Clément Lambelet: I don’t believe that my creations are the medium for political protest, at least that’s not what I’m after in the first place. As I understand and sometimes feel the need for stronger activism, I also fear that art could become an ideological tool similar to those I am trying to criticize. However, social-political issues remain at the heart of my projects. My artistic practice is political in the original sense of the term – which is interested in the life of the city, the organization of power – because my main concern is the human being, the society in which he lives, the emotions that this society generates in me. In my opinion, it is a question of holding a mirror out to the unreadable and obscure areas of our society, making it visible without giving an obvious side to be interpreted. Moreover, the ideologies I criticize are rarely the result of one single political direction.

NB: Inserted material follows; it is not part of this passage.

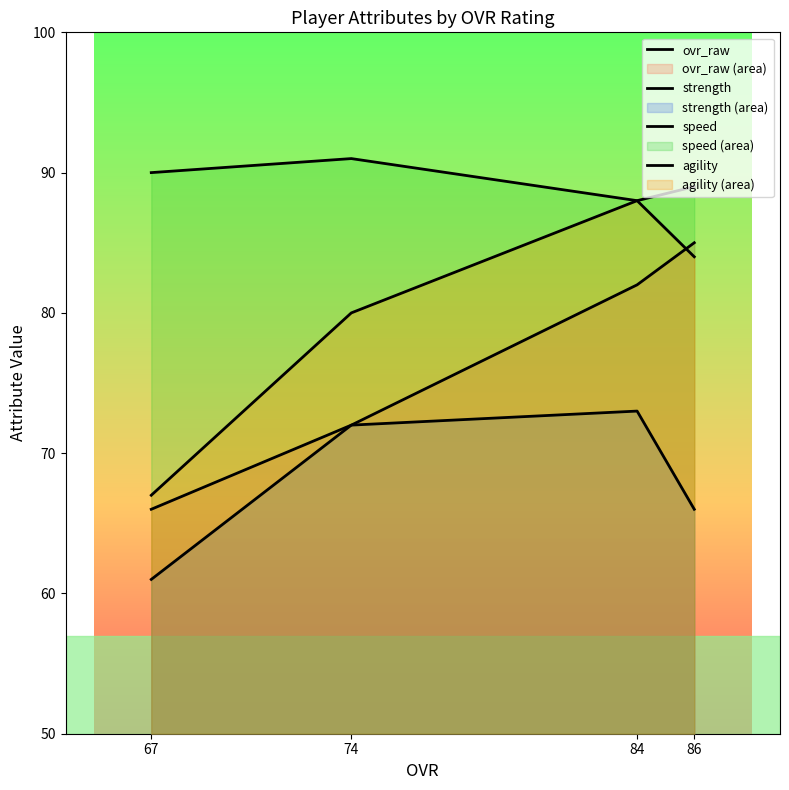

After their last crossing, which series has the higher values: ovr_raw or agility?

agility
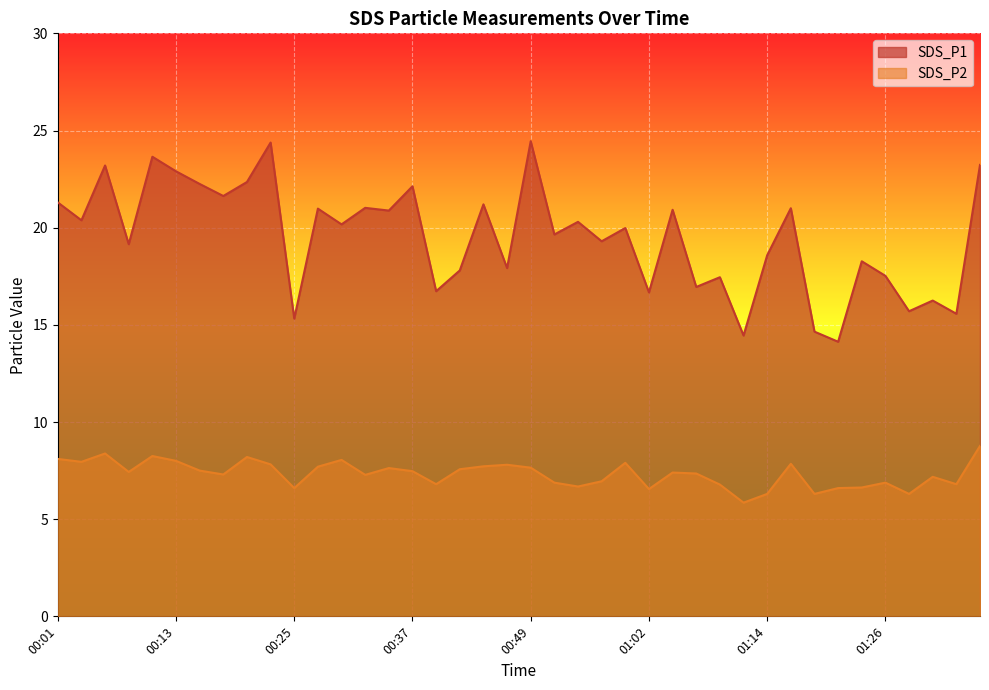

Where is the first local minimum for SDS_P2?

00:03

It is much more important, in my opinion, to criticize more widespread discourses and practices, such as control, than to focus on a specific policy event and give its interpretation.
This allows a certain distance that seems fundamental to me to offer autonomy to the works I create. But this autonomy does not mean that there is no meaning or issues. Through these creations, I hope to make people more attentive and critical of the new control systems. In the end, I think that art must keep a distance that allows its autonomy, but artists must participate in the important discussions of their time, open invisible doors that are not yet considered. This is what I try to do during talks, also by proposing concrete solutions to the public, such as those proposed on privacytools.io.
Returning to Paglen’s statement, he raises the issue of the artist’s place in his epoch. It is not so much our skills that make us so capable of criticizing current issues, it is our position, our necessity. I don’t work for a multinational, a government but, this position is not one of withdrawal either. Through this position aside, I can raise criticism, question the devices and uses that contemporary image-machines generate. It is a position, a privileged one, that necessitates for me to act artistically. Silicon Valley engineers, under the guise of good intentions, do not see the monsters they are creating, or the pursuit of profits makes them blind. On the other hand, the public is only rarely aware of the use of digital images which no longer merely represent life, but have a direct impact on it. At this critical time in history when power is strengthening its authority through the use of images, we can no longer accept that the blind are leading the blind.